Hi Antoine,

That's an interesting result. I believe the problem with datatypes with gaps is that MPI is not allowed to touch the gaps. My guess is that for the RMA version of the benchmark the implementation either has to revert back to an active message packing the data at the target and sending it back or (which seems more likely in your case) transfer each object separately and skip the gaps. Without more information on your setup (using UCX?) and the benchmark itself (how many elements? what does the target do?) it's hard to be more precise.

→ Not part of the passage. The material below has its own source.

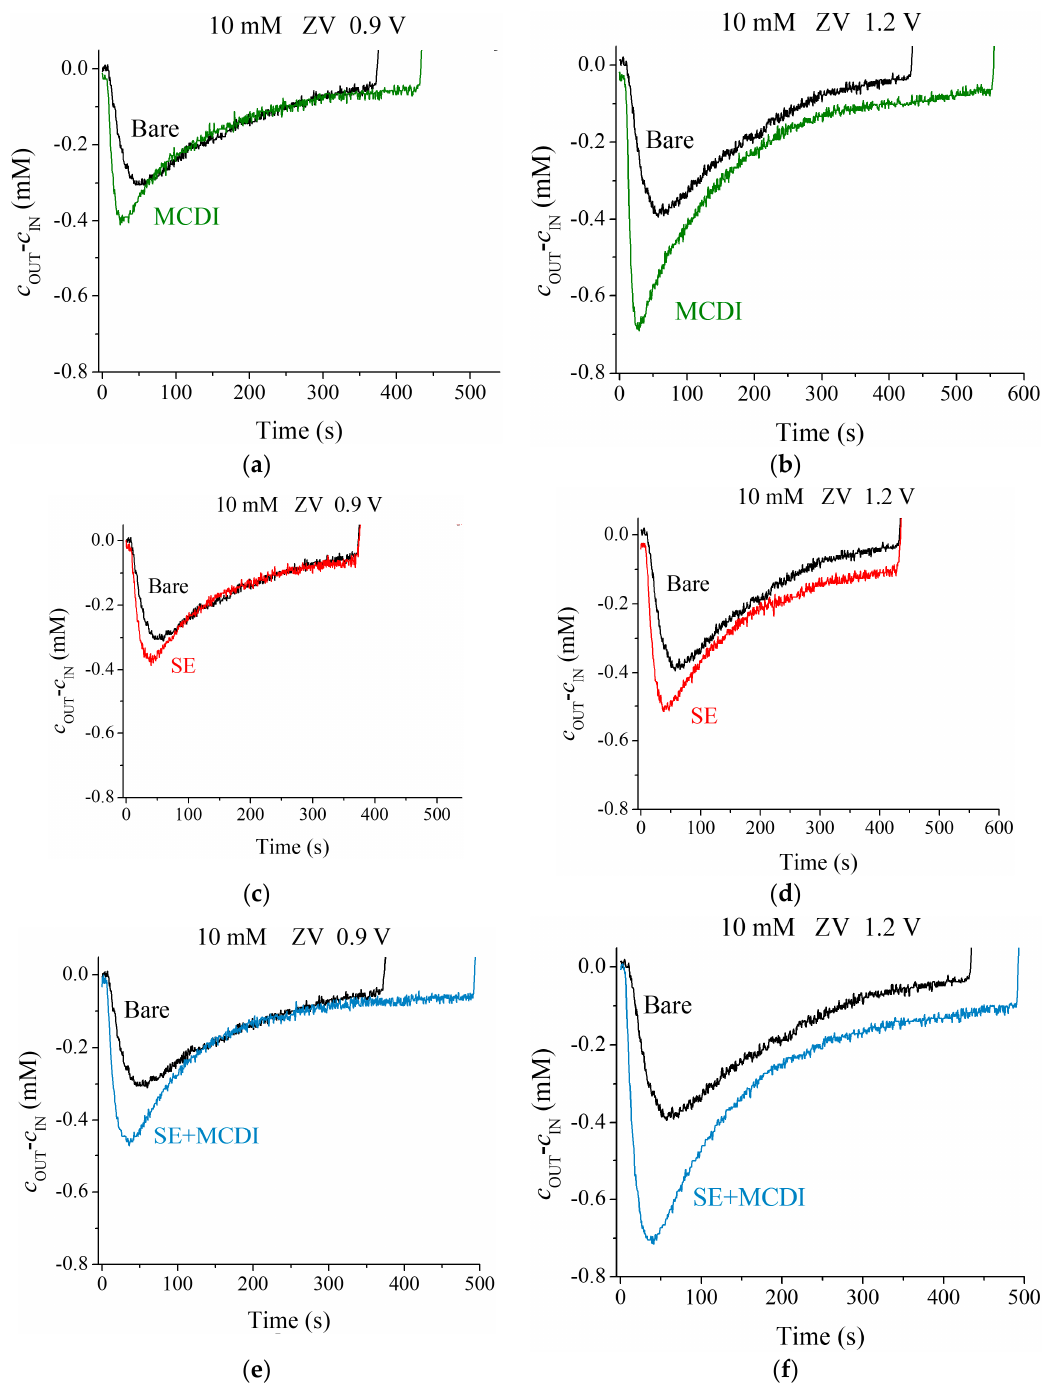
Figure 3. Solution concentration difference between the exit and input of the cell for applied voltages of 0.9 and 1.2 V, and a 10 mM NaCl feed solution. Comparison between bare carbon electrodes with membrane capacitive deionization (MCDI) ( a , b ), soft electrodes (SE) ( c , d ), and SE + MCDI electrodes ensembles ( e , f ). All the cycles were performed at ZV desorption.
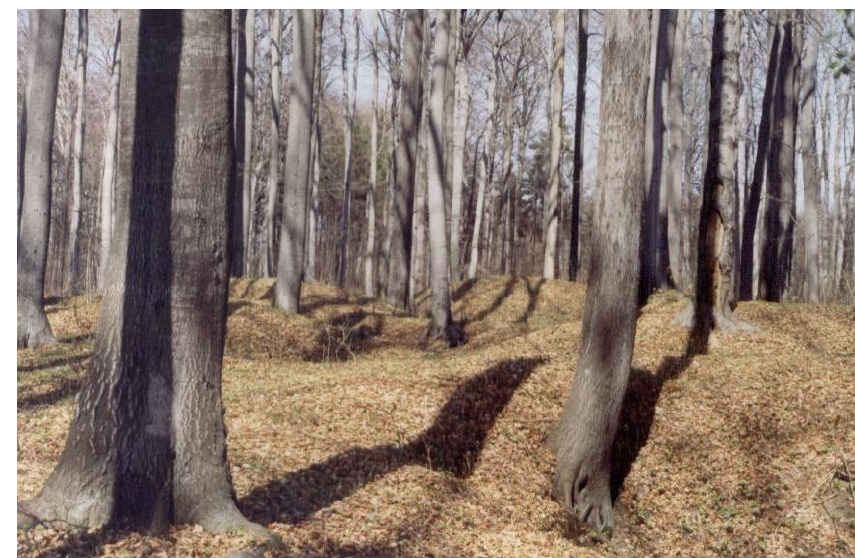
Fig. 2. Abandoned workings and subsidence in the natural reserve “Segiet” in Bytom ( M. Lamparska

A possible fix would be to drop the MPI datatype for the RMA use and transfer the vector as a whole, using MPI_BYTE. I think there is also a way to modify the upper bound of the MPI type to remove the gap, using MPI_TYPE_CREATE_RESIZED. I expect that that will allow MPI to touch the gap and transfer the vector as a whole. I'm not sure about the details there, maybe someone can shed some light.

HTH
Joseph

On 3/30/23 18:34, Antoine Motte via users wrote:

Hello everyone,

I recently had to code an MPI application where I send std::vector contents in a distributed environment. In order to try different approaches I coded both 1-sided and 2-sided point-to-point communication schemes, the first one uses MPI_Window and MPI_Get, the second one uses MPI_SendRecv.

I had a hard time figuring out why my implementation with MPI_Get was between 10 and 100 times slower, and I finally found out that MPI_Get is abnormally slow when one tries to send custom datatypes including padding.

Here is a short example attached, where I send a struct {double, int} (12 bytes of data + 4 bytes of padding) vs a struct {double, int, int} (16 bytes of data, 0 bytes of padding) with both MPI_SendRecv and MPI_Get. I got these results :

mpirun -np 4 ./compareGetWithSendRecv
{double, int} SendRecv : 0.0303547 s
{double, int} Get : 1.9196 s
{double, int, int} SendRecv : 0.0164659 s
{double, int, int} Get : 0.0147757 s

I run it with both Open MPI 4.1.2 and with intel MPI 2021.6 and got the same results.

Is this result normal? Do I have any solution other than adding garbage at the end of the struct or at the end of the MPI_Datatype to avoid padding?